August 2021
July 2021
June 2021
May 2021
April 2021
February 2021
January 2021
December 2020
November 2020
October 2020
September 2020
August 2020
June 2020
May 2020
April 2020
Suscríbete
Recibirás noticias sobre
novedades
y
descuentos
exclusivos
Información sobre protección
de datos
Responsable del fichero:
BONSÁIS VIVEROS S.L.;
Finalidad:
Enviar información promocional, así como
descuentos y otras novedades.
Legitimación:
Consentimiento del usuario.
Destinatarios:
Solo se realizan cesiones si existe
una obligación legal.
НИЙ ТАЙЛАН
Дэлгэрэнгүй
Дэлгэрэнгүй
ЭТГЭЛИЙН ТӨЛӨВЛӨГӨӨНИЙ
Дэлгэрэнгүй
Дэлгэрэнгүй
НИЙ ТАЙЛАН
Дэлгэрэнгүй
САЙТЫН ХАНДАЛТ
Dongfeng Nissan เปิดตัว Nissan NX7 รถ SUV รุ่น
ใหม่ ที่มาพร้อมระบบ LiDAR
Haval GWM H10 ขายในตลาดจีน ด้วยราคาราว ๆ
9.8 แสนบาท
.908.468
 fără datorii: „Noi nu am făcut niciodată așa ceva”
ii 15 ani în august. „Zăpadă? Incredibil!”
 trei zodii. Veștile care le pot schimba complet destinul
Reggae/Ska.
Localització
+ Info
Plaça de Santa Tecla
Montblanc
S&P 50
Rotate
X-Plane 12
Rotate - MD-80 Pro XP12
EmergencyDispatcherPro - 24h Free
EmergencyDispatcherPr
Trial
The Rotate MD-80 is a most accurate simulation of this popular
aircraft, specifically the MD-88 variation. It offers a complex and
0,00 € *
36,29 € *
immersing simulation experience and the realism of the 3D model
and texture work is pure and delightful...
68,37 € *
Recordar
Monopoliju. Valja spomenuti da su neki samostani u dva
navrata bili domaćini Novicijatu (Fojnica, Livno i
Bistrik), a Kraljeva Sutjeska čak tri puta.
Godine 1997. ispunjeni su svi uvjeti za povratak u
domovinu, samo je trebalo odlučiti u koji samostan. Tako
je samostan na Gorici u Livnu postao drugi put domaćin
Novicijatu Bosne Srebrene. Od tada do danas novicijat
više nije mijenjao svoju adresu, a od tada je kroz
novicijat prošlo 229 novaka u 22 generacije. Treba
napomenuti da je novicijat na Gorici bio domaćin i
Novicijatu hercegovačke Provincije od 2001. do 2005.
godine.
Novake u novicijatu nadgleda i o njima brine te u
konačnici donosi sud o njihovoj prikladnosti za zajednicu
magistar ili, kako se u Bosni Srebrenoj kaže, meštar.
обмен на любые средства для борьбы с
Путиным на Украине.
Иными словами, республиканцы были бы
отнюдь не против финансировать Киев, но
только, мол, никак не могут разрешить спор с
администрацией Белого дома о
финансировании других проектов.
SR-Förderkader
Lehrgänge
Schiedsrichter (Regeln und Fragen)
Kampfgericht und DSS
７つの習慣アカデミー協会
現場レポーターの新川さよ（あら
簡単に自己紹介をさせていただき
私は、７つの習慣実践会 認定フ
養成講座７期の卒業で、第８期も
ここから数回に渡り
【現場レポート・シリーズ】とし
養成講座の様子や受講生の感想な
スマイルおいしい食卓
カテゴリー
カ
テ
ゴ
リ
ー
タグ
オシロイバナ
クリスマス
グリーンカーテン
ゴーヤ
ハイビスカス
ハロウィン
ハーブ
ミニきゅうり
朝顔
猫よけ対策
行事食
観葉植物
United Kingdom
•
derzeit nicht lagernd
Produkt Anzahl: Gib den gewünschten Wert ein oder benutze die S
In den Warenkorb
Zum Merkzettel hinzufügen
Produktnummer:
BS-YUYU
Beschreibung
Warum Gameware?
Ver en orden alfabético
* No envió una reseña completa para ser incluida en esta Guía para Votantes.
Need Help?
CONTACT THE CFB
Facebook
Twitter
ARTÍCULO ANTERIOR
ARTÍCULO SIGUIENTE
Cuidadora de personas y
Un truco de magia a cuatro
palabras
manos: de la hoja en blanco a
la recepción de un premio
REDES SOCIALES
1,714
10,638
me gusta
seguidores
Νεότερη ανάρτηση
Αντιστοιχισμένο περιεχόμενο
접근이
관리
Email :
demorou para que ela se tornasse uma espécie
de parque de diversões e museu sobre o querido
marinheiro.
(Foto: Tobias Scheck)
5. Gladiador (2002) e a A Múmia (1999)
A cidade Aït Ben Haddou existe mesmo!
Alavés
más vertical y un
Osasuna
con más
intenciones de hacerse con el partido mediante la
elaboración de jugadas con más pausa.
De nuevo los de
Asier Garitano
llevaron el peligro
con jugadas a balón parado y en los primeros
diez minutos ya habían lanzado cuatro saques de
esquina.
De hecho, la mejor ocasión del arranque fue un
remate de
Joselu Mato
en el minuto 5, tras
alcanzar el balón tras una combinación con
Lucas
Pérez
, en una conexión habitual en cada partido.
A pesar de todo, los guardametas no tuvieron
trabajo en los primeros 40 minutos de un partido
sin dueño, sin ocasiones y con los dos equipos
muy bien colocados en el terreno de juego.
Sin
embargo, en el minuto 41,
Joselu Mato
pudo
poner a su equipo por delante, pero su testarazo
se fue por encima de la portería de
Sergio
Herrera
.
########
INSTRUCTION: Each line from the beginning of the entries to the line with "администрацией Белого дома о" must be repeated exactly, with both end lines kept and no other lines given.

TASK ANSWER:
August 2021
July 2021
June 2021
May 2021
April 2021
February 2021
January 2021
December 2020
November 2020
October 2020
September 2020
August 2020
June 2020
May 2020
April 2020
Suscríbete
Recibirás noticias sobre
novedades
y
descuentos
exclusivos
Información sobre protección
de datos
Responsable del fichero:
BONSÁIS VIVEROS S.L.;
Finalidad:
Enviar información promocional, así como
descuentos y otras novedades.
Legitimación:
Consentimiento del usuario.
Destinatarios:
Solo se realizan cesiones si existe
una obligación legal.
НИЙ ТАЙЛАН
Дэлгэрэнгүй
Дэлгэрэнгүй
ЭТГЭЛИЙН ТӨЛӨВЛӨГӨӨНИЙ
Дэлгэрэнгүй
Дэлгэрэнгүй
НИЙ ТАЙЛАН
Дэлгэрэнгүй
САЙТЫН ХАНДАЛТ
Dongfeng Nissan เปิดตัว Nissan NX7 รถ SUV รุ่น
ใหม่ ที่มาพร้อมระบบ LiDAR
Haval GWM H10 ขายในตลาดจีน ด้วยราคาราว ๆ
9.8 แสนบาท
.908.468
 fără datorii: „Noi nu am făcut niciodată așa ceva”
ii 15 ani în august. „Zăpadă? Incredibil!”
 trei zodii. Veștile care le pot schimba complet destinul
Reggae/Ska.
Localització
+ Info
Plaça de Santa Tecla
Montblanc
S&P 50
Rotate
X-Plane 12
Rotate - MD-80 Pro XP12
EmergencyDispatcherPro - 24h Free
EmergencyDispatcherPr
Trial
The Rotate MD-80 is a most accurate simulation of this popular
aircraft, specifically the MD-88 variation. It offers a complex and
0,00 € *
36,29 € *
immersing simulation experience and the realism of the 3D model
and texture work is pure and delightful...
68,37 € *
Recordar
Monopoliju. Valja spomenuti da su neki samostani u dva
navrata bili domaćini Novicijatu (Fojnica, Livno i
Bistrik), a Kraljeva Sutjeska čak tri puta.
Godine 1997. ispunjeni su svi uvjeti za povratak u
domovinu, samo je trebalo odlučiti u koji samostan. Tako
je samostan na Gorici u Livnu postao drugi put domaćin
Novicijatu Bosne Srebrene. Od tada do danas novicijat
više nije mijenjao svoju adresu, a od tada je kroz
novicijat prošlo 229 novaka u 22 generacije. Treba
napomenuti da je novicijat na Gorici bio domaćin i
Novicijatu hercegovačke Provincije od 2001. do 2005.
godine.
Novake u novicijatu nadgleda i o njima brine te u
konačnici donosi sud o njihovoj prikladnosti za zajednicu
magistar ili, kako se u Bosni Srebrenoj kaže, meštar.
обмен на любые средства для борьбы с
Путиным на Украине.
Иными словами, республиканцы были бы
отнюдь не против финансировать Киев, но
только, мол, никак не могут разрешить спор с
администрацией Белого дома о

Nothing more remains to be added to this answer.